In the meantime, Bucknall had moved to Algiers where he worked on domestic projects and villas. The reason for his move is unknown, although poor health is one reason put forward, but without doubt he must have been bitterly disappointed that his grand vision and architectural statement had not been realised. Indeed, in 1878 he wrote to Leigh's son:

there is nothing more sad to the sight than an unfinished work and it is even more forlorn than a ruin of a building which has served its purpose...

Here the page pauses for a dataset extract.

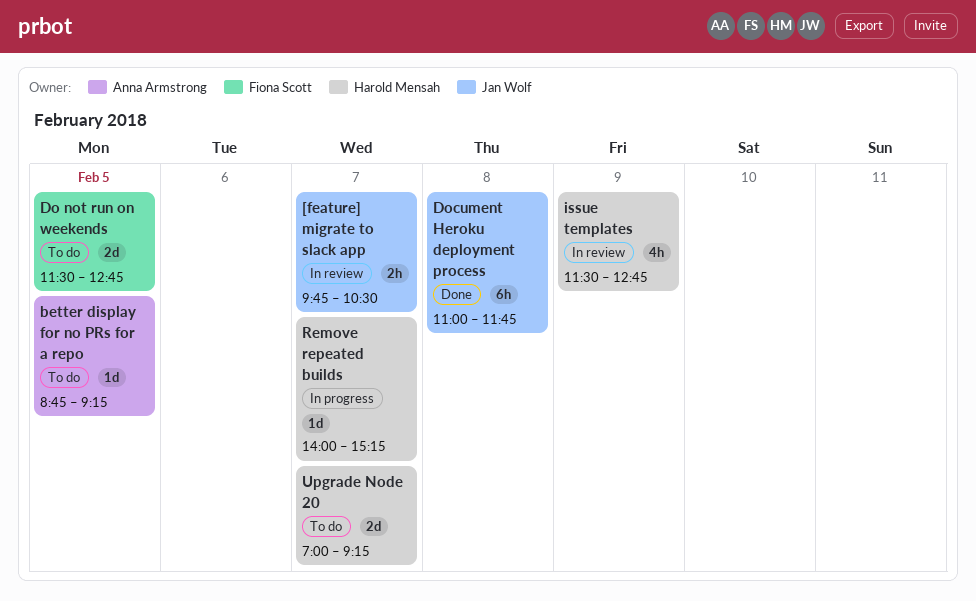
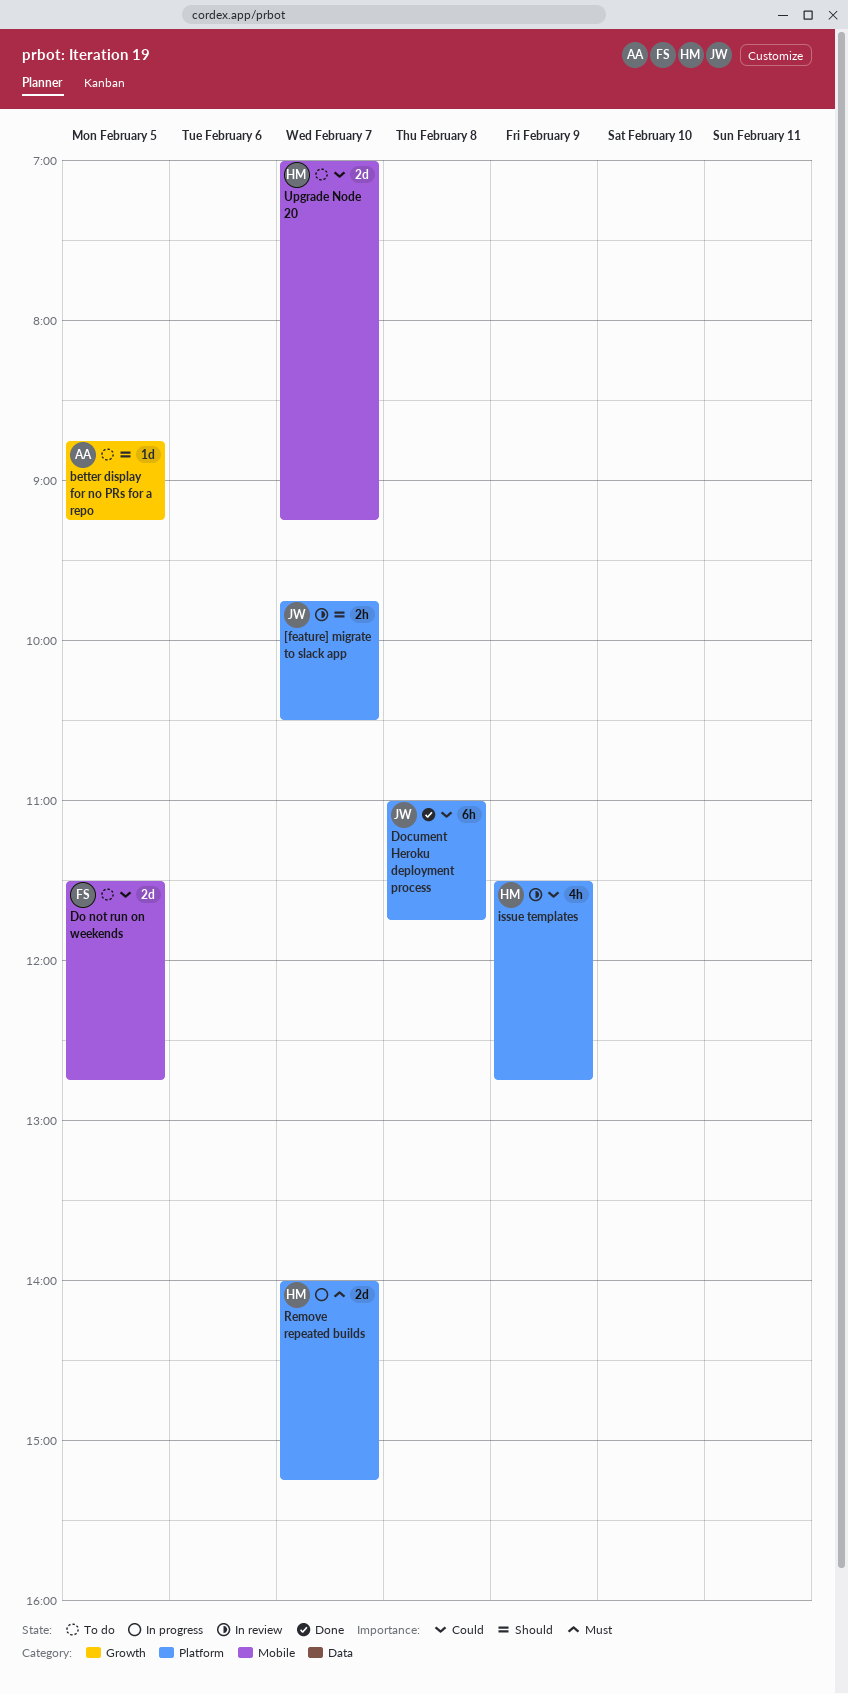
Remove repeated builds, estimate: 1d -> 2d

In 1894 Cardinal Vaughan paid a visit to the house, and the drawing room was updated, but from that day on the house stood often empty. The next heir, Vincent Leigh, briefly lived in part of the house, and his sisters in the gatehouse.

===20th century===
In 1938, William Leigh's granddaughters, Blanche and Beatrice, sold the house – and what was left of the estate – to a mental health charity, the Barnwood House Trust. They intended to convert the mansion into a mental hospital, but subsequently this plan was shelved. During the Second World War, the grounds were used as a billet for Canadian and American troops, and the mansion itself used by St Paul's Teacher Training College. It was then abandoned to the elements. Fortunately, its isolated position meant it did not suffer from vandalism; it was not redeveloped.

Local people ensured it never fell into total disrepair and the mansion and a small area of surrounding land was eventually purchased by Stroud District Council, who leased it to a building restoration trust, the Woodchester Mansion Trust, in 1992. A board of Trustees manage the mansion and open it to the public from April 1 to October 31 on Fridays to Sundays and Bank Holiday Mondays (i.e. closed every Monday unless a Bank Holiday) with the aid of volunteers. The Trust also operates a programme of training courses in stone conservation and craftsmanship at the mansion.

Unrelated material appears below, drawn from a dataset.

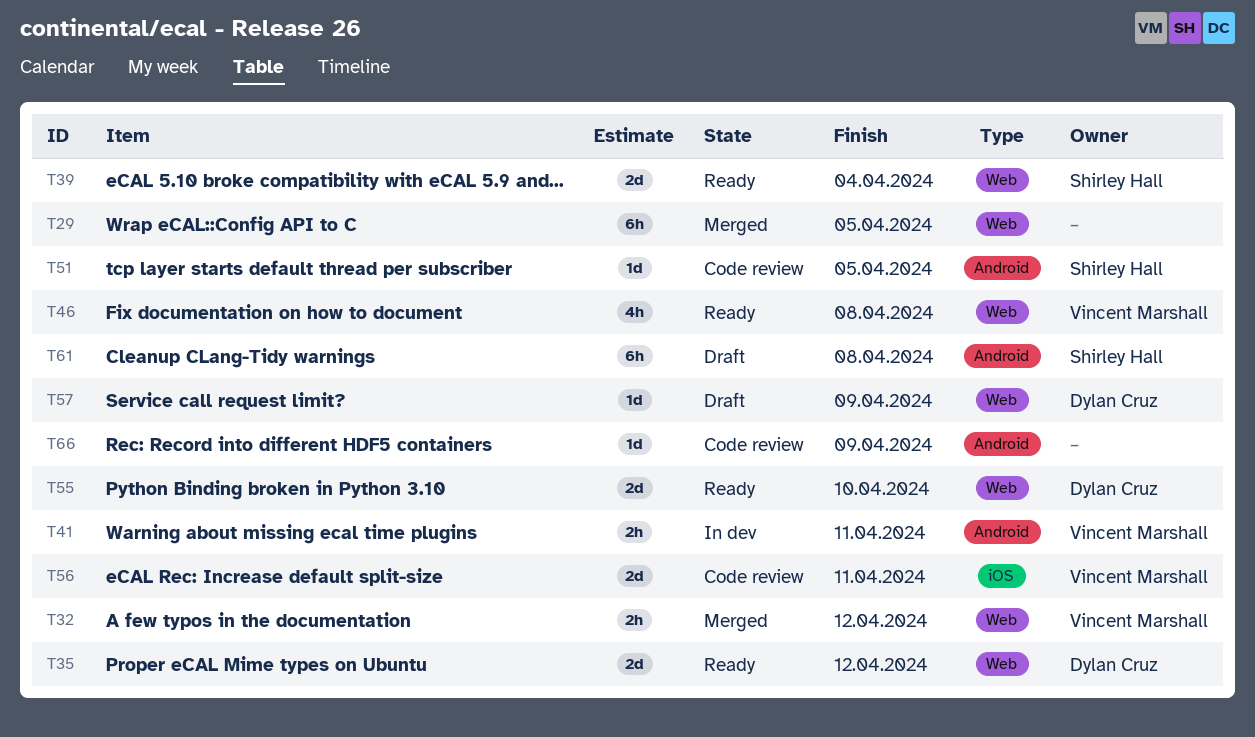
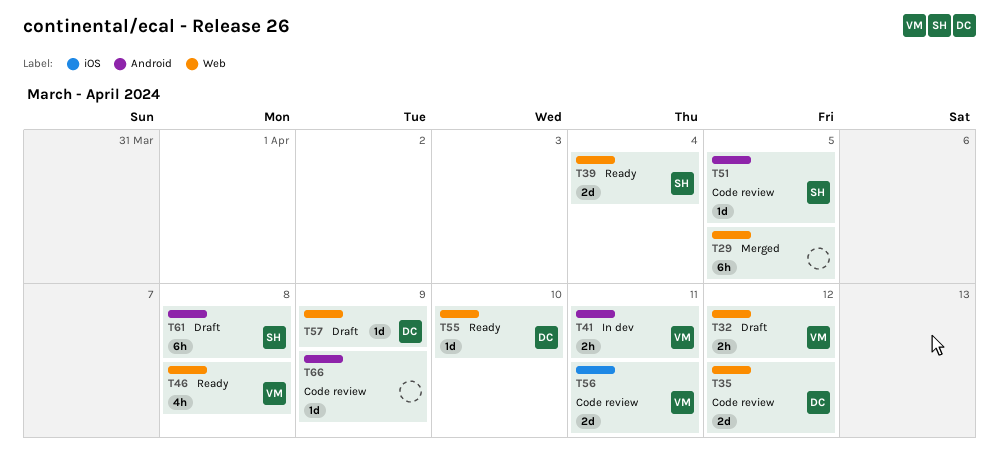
T32, status: Merged -> Draft
T35, status: Ready -> Code review
T55, estimate: 2d -> 1d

==Parkland and buildings==
The parkland around the mansion is owned by the National Trust, and is open to the public as part of its Woodchester Park. Woodchester Park includes several buildings including a gatehouse, boathouse, several cottages and an ice house. There are several large lakes with many paths and walks through the fields and woods. Much of Woodchester village was owned by Woodchester Park.
Entrance to the park is free with a National Trust pay-and-display car park near the entrance, situated at the western end of the park, off the B4066 road. Toilets for Mansion visitors are provided near the mansion, these are only open when the Mansion is open to the public. The mansion itself has an entrance fee.

==Media appearances==
Woodchester has featured in a number of television programmes including: the BBC wildlife series Naturewatch in 1982; ITV's Magick Eve in 2003 with a performance from the UK Goth band, Cauda Pavonis;. A 2006 BBC production of Dracula;; the second series of The Crown; and a number of paranormal shows.